**Your instructions:** Copy all lines below that use the word "coordinate".

(Given records Opens)

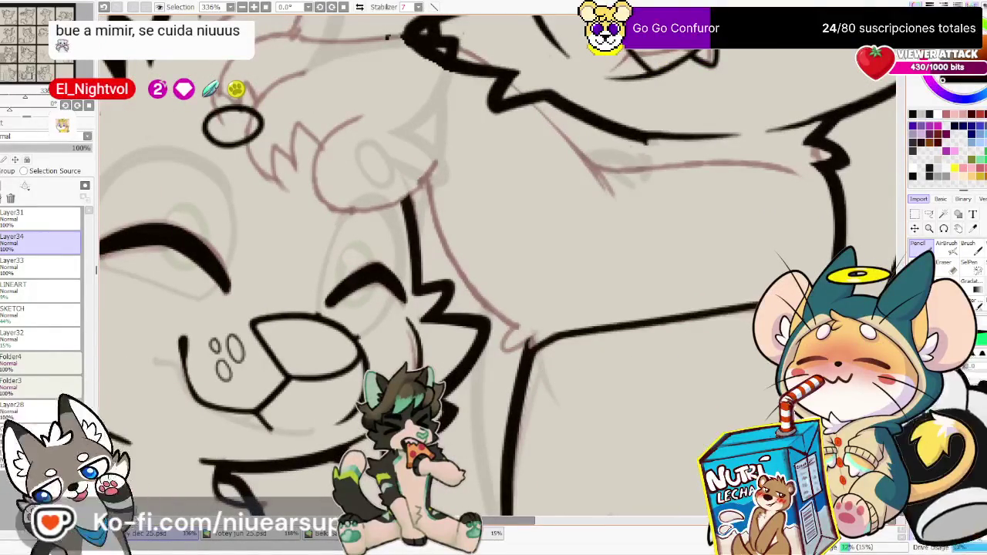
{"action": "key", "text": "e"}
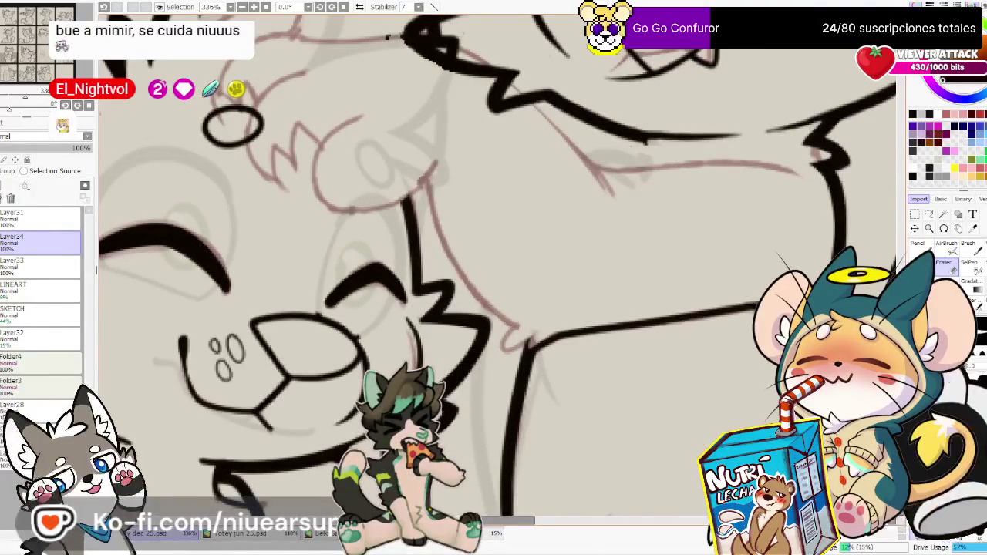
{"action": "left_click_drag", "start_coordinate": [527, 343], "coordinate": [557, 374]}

(Given records Closes)
(Given records Opens)

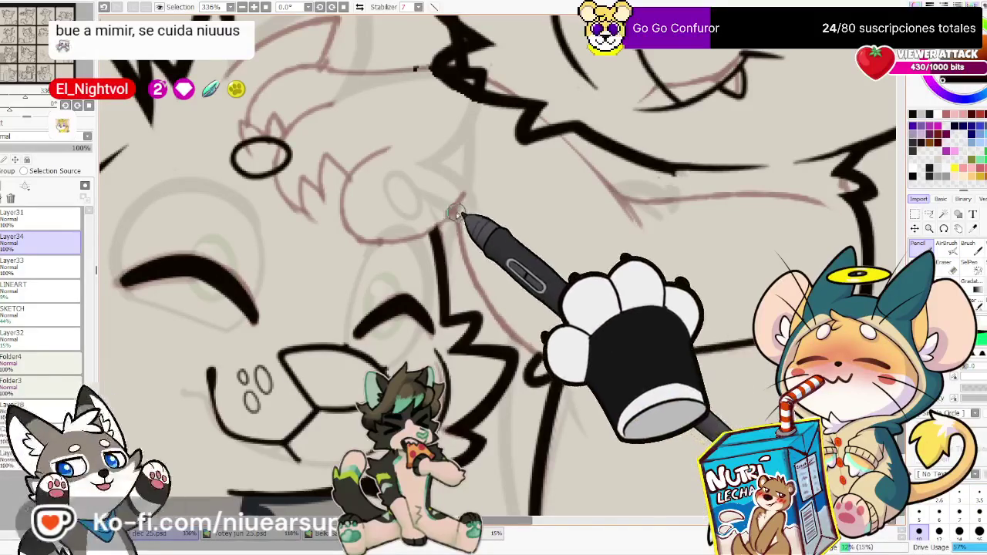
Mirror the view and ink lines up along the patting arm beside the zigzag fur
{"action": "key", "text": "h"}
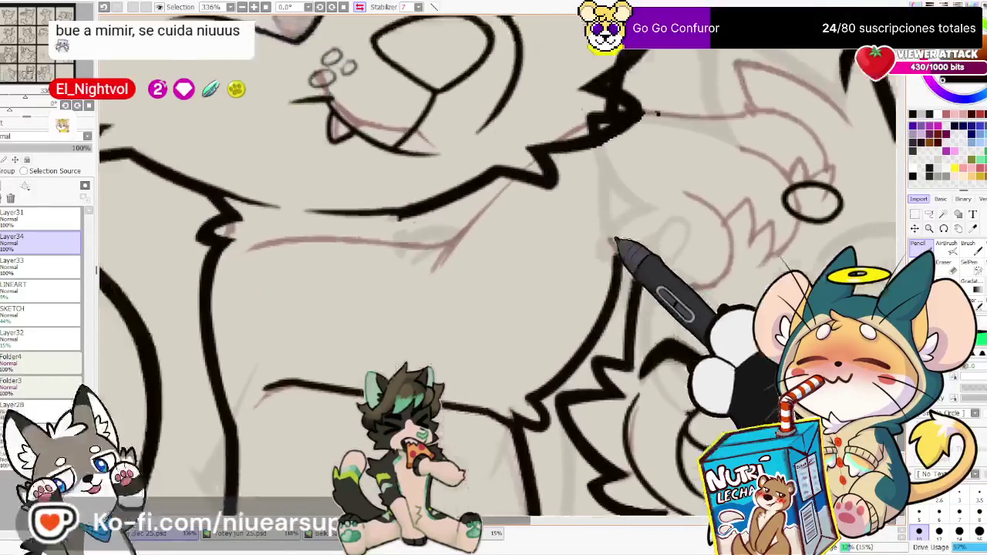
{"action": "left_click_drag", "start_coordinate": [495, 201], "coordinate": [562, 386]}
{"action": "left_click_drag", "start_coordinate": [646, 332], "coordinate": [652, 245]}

(Given records Closes)

**Exercise output:**
{"action": "left_click_drag", "start_coordinate": [527, 343], "coordinate": [557, 374]}
{"action": "left_click_drag", "start_coordinate": [495, 201], "coordinate": [562, 386]}
{"action": "left_click_drag", "start_coordinate": [646, 332], "coordinate": [652, 245]}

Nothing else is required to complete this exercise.